• _Work to complete_
Carry on the piece below about Nick Hornby's novel About a Boy, starting right after its last sentence.

• _Text excerpt_
== Segment start ==
So. Nick Hornby. Everyone's agreed about him: the Bloke author, a sort of North London literary Vivaldi: sleek, well-achieved books for men who sort of don't really like book stuff. You know: book stuff. But they'll be all right with Hornby. Cropped name, cropped hair, denim shirt, football, pop, the great apologist of male emotional inarticulacy. Sort of stuff.
Except About a Boy is not just about inarticulacy; it's about utter purposelessness, too. The narrator is called Will Freeman, but we shouldn't read too much into that; there was some gossip to the effect that he was originally going to be called something else, except there turned out to be a real Mr Something Else who kicked up a stink.
== Segment end ==
• _Provided data_
== Segment start ==
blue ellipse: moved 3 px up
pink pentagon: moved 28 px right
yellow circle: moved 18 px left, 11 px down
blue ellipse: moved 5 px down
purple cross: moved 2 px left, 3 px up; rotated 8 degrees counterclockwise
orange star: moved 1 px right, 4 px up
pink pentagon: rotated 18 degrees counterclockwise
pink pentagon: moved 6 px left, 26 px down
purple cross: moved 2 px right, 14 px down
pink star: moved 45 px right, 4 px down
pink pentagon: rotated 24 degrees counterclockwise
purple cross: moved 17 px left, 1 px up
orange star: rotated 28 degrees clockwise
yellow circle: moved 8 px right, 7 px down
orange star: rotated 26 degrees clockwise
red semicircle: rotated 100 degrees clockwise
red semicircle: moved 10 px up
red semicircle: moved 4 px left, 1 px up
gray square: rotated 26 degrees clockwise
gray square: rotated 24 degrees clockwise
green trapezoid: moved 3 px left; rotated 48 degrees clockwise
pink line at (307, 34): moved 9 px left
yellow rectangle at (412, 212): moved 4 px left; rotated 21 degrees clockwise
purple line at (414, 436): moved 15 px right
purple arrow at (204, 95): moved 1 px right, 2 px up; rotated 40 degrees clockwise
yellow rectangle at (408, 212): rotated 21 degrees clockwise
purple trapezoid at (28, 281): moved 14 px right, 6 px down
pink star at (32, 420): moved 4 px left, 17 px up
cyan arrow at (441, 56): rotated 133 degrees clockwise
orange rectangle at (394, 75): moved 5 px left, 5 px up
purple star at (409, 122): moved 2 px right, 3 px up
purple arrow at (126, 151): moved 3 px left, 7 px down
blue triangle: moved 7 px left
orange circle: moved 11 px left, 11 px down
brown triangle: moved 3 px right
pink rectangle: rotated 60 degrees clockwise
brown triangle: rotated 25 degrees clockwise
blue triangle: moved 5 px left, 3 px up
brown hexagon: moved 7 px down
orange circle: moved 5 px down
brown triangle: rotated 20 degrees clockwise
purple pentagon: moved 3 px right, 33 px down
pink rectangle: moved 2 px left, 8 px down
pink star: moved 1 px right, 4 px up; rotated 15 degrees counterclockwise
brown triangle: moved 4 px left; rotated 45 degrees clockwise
== Segment end ==
• _Answer to the problem_
He didn't, curiously enough, want to be in a Nick Hornby book, but you can't blame him because Will Freeman is an arse. Lives in a minimalist flat in Islington: kitchen gadgets, CDs, film posters, but no scary books, no scary feelings. No job, either. Doesn't need one, living as he does off the royalties from the Christmas novelty song his father wrote. He's cool. Sub-zero cool, according to a men's magazine quiz. "When he got home he put a Pet Shop Boys CD on and watched Prisoner: Cell Block H with the sound down. He wanted to hear people who didn't mean it, and he wanted to watch people he could laugh at."
Cool. But not for long. He invents a non-existent child so that he can join a single parents' group and pick up the lone mothers, but Nemesis desultorily scratches her fanny (can't be bothered to do the full job) and, by a series of interlocking coincidences, irrupts geeky 12-year-old Marcus and his hand-knitted depressive mum, Fiona, into Will's not-really- a-life. Consequences: Will engages a little bit with the world and gets to have some meaningful sex (with Ruth, a tangle-haired book illustrator who says interesting things, although we don't get to hear any of them). Solemn, clever Marcus finds out who Kurt Cobain is, makes friends with 15-year-old wild child Ellie, and develops a strategy for self-protection outside the nuclear family; Fiona only tries to top herself once.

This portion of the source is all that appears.